Frescobaldi takes advantage of Russians’ passion for Italy

An interesting piece of information about the market dynamics of the Frescobaldi wine family in Russia, composed by Paola Perfetti from ItalyNewsWeek.

“The Frescobaldi” is an Italian winemaking dynasty that produces wine for more than 700 years. Their barrels used to enjoy the British Royal Court and popes in Rome, during the centuries. Nowadays, the Marchesi de’ Frescobaldi group exports 65 percent of its 9 million bottle annual output to 85 countries and is looking to win over consumers in Russia and other new markets.

In this period, Frescobaldi’ strives to reach some main markets such as the United States, Germany and Switzerland but it is also concentrated on Russian markets, where sales of the Frescobaldi wines (whose retail price varies from 10 euros to 200 euros ($280) per bottle, with the exclusive Masseto red fetching up to 500 euros, Reuters.com, ndr) have been brisk in south eastern Asia and Russia.

“Russia has been the best performing market this year for us,” Lamberto Frescobaldi, vice president of the group, told Reuters at one of its main estates perched among the hills 30 km northeast of Florence.

Even if Russians go on loving vodka drinking tradition: “There are lots of consumers there with a strong desire for high quality goods … Russians are very open to Italy, to our lifestyle,” said Frescobaldi, who is in charge of production at the group.

Why Russia and not Asian markets? Japanese and other Asian consumers are interesting for Frescobaldis, too, but the group admitted to be cautious about approaching the Chinese market where its French rivals have been rapidly expanding.
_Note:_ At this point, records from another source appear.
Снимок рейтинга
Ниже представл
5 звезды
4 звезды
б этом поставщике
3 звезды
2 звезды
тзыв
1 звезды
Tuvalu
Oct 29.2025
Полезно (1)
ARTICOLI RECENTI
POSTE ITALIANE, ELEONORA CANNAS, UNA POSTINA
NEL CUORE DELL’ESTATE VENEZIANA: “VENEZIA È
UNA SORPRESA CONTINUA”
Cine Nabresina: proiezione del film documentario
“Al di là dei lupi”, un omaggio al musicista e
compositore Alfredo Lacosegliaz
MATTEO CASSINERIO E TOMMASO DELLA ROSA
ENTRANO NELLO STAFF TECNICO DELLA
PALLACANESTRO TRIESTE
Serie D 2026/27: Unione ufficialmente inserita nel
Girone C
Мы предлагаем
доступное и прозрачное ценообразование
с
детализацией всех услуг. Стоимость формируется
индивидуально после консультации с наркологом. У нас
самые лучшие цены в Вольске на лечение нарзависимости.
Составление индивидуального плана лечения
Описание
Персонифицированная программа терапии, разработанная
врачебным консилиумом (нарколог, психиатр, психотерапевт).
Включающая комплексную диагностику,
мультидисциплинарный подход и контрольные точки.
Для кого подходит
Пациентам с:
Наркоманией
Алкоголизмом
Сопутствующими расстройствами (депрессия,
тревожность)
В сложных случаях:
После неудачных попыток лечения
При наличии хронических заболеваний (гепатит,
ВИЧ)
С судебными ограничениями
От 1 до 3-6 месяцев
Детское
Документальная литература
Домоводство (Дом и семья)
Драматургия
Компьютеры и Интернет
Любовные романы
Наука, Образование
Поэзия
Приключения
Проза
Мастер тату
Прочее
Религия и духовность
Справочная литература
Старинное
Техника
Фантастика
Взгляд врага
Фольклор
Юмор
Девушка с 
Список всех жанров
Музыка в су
For Reuters, Italy’s wine makers have been slow in conquering the immense Chinese market, but Italian wine exports there have surged 242 percent so far this year, Italy’s biggest farmers association Coldiretti said this month. “We want to have clients spread in various markets to give a security to the company future … We want to make wine today, tomorrow and the day after tomorrow,” said Frescobaldi, 47, who represents the 30th generation of winemakers in the family.

Group total sales are expected to rise 15 percent this year from 71.2 million euros in 2009, driven by top-shelf wines including the famous full-bodied Brunello and SuperTuscan Ornellaia reds, he said. The group, fully controlled by the family, owns seven main wine making estates in Tuscany and one estate in the northeastern region of Friuli, each producing wine with its distinct character formed by local climate and soil.

“Our philosophy is to express to consumers the diversity of every area where we have our vineyards, to make wines which identify their land of origin,” Frescobaldi said. But also, a new vineyards on recently acquired estates reach the top of production strength after a long growth period, the group plans to boost output by one million bottles in the next 10 years. “We have more than 30 generations, we have enough patience,” Frescobaldi said. “I hope we’ll have 60 generations.”